Investigate the Retina at the Microstructural Level
Capabilities of the new SPECTRALIS High Magnification Module
sponsored by Heidelberg Engineering
The SPECTRALIS® High Magnification Module (HMM) is designed to visualize significantly more microstructural detail of the ocular fundus than is possible with a standard SPECTRALIS lens. Far from being a simple digital zoom, the HMM capitalizes on the exceptional SPECTRALIS technology by sampling with particularly high density.
How? The non-invasive HMM makes optimal use of SPECTRALIS’ confocal scanning laser ophthalmoscopy (cSLO) technology by combining it with the selectivity of laser light to resolve retinal microstructures with a level of detail typically not available in a traditional clinical setting. Such detail could provide novel insights into the pathogenesis and progression of retinal diseases, thus helping ophthalmologists refine surgical and treatment regimens.
The SPECTRALIS multimodal imaging platform offers the flexibility to identify a region of interest with the standard 30° field of view, the widefield 55° or the ultra-widefield 102° – and then magnify that region using the HMM to obtain high-resolution 8° x 8° infrared reflectance images. The magnification generates much denser scans of the region, presenting highly detailed information of ocular microstructures. The field of view of the HMM allows for closer investigation of the areas of interest while still being large enough to aid navigation and orientation.
Case study: Clinical applications in a multimodal context
Early adopters of this new technology are currently combining the HMM with more established imaging modalities to examine patients with ellipsoid zone disruption and outer retinal changes, early drusen and drusen-like deposits in the context of AMD, and pachychoroid disease, as well as for patients with nerve fiber bundle defects and for the assessment of retinal vessel walls. The HMM images reveal details of retinal microstructures that could remain unseen with most imaging modalities.

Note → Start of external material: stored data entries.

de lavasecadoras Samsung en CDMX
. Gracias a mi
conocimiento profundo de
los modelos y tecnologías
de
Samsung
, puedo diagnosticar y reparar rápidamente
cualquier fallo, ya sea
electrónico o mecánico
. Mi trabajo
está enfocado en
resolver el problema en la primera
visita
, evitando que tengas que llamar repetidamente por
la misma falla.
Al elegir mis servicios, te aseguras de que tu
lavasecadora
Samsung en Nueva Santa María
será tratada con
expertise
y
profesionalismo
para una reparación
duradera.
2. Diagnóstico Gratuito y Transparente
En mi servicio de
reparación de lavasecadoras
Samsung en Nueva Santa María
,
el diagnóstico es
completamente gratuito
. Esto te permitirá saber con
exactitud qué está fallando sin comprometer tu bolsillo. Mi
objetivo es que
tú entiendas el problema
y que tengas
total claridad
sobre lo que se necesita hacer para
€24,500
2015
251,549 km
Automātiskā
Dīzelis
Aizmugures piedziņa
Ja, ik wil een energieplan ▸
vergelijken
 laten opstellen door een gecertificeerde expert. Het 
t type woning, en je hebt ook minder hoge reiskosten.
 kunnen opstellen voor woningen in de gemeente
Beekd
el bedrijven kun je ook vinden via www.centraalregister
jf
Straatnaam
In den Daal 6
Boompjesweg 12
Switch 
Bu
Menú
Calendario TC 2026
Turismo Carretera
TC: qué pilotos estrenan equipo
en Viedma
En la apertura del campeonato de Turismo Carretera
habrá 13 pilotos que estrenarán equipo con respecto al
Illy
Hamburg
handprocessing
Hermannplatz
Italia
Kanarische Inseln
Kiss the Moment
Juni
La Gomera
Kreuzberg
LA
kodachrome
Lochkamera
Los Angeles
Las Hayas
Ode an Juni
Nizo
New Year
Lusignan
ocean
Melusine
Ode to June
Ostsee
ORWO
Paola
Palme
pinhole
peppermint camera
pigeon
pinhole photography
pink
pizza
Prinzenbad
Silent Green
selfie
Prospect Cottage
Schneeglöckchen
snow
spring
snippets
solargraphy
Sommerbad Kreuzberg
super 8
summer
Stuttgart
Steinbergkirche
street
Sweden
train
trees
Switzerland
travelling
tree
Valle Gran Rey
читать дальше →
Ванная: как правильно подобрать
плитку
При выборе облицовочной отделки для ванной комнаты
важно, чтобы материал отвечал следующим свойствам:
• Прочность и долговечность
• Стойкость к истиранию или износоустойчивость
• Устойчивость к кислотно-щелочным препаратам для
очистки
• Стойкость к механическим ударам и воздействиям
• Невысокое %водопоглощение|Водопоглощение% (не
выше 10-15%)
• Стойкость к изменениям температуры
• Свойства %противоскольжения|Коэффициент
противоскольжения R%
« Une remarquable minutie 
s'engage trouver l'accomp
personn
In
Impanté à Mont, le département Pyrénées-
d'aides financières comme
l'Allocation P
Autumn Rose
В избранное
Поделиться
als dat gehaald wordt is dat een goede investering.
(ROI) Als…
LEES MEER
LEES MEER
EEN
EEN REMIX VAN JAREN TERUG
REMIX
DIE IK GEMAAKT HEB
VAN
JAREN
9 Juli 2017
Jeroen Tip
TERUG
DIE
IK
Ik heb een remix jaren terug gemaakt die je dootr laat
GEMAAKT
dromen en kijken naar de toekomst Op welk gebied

Giovanni Staurenghi, Professor of Ophthalmology at the University of Milan, Italy, said, “It’s promising to be able to obtain infrared fundus images with such a degree of magnification using our regular SPECTRALIS device. It seems like we are now seeing down to the photoreceptor level. We have just started using the High Magnification Module as part of our multimodal imaging approach and we are looking forward to exploring its full clinical value.”